─── Raw data ───
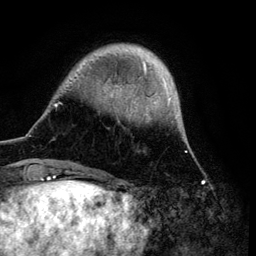
Breast MRI (dynamic contrast-enhanced), one axial slice; slice 20 of 134 in the series (ordered by position); cropped to one breast; dynamic contrast-enhanced series, time point 2 of 6 at this slice position (early post-contrast); 3 T; TE 4.2 ms, TR 7.9 ms; 256 × 256 image matrix, field of view 170 × 170 mm. Female patient.
Annotated regions visible in this slice (semi-automatic segmentation, software-assisted and operator-edited):
- enhancing-tissue mask used for the functional tumour volume (all voxels passing the contrast-enhancement thresholds inside the analysis volume; usually the tumour): box from (x=49, y=45) to (x=186, y=172) px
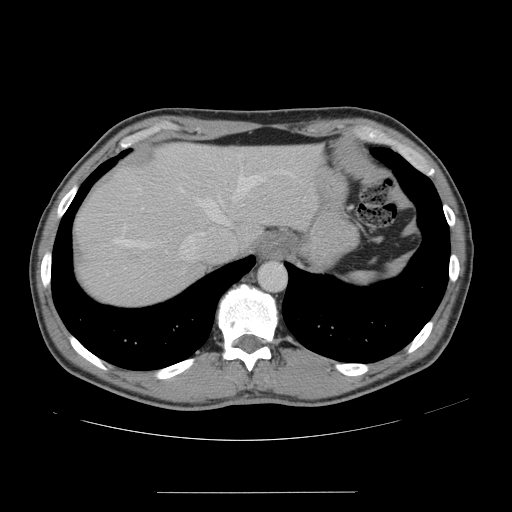
Contrast-enhanced abdominal CT, one axial slice; intravenous contrast given; soft-tissue window (W 400 / L 40 HU); 2.5 mm slice thickness; 512 × 512 image matrix, field of view 401 × 401 mm. Case-level facts recorded for this patient, not image findings: patient: male, age 41 years at operation; diagnosis: colorectal cancer liver metastases, imaged before liver resection; multiple liver metastases: yes; largest metastasis: 2.4 cm; disease in both lobes: no.
Annotated regions visible in this slice (expert manual segmentation):
- hepatic veins: bounding box [x1, y1, x2, y2] px = [113, 170, 291, 259]
- liver: [76, 143, 319, 306]
- planned liver remnant (the part of the liver to remain after resection): [158, 143, 317, 242]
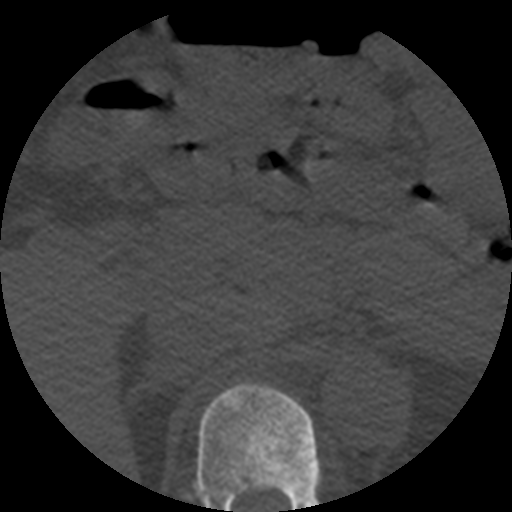
CT including the spine, one axial slice; slice 242 of 508 in the series (ordered by position); bone window (W 1800 / L 400 HU); 1.25 mm slice thickness; 512 × 512 image matrix, field of view 160 × 160 mm. Patient age 57 years. Case-level facts recorded for this patient, not image findings: primary cancer: prostate.
Annotated regions visible in this slice (semi-automatically segmented with operator editing):
- T11 vertebra: bounding box [x1, y1, x2, y2] px = [194, 383, 322, 512]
───
Required work
Restate word for word the lines running from the one with "- liver: [76, 143, 319, 306]" to the end of the entries; pictures are to be left out.

Output of the exercise
- liver: [76, 143, 319, 306]
- planned liver remnant (the part of the liver to remain after resection): [158, 143, 317, 242]
CT including the spine, one axial slice; slice 242 of 508 in the series (ordered by position); bone window (W 1800 / L 400 HU); 1.25 mm slice thickness; 512 × 512 image matrix, field of view 160 × 160 mm. Patient age 57 years. Case-level facts recorded for this patient, not image findings: primary cancer: prostate.
Annotated regions visible in this slice (semi-automatically segmented with operator editing):
- T11 vertebra: bounding box [x1, y1, x2, y2] px = [194, 383, 322, 512]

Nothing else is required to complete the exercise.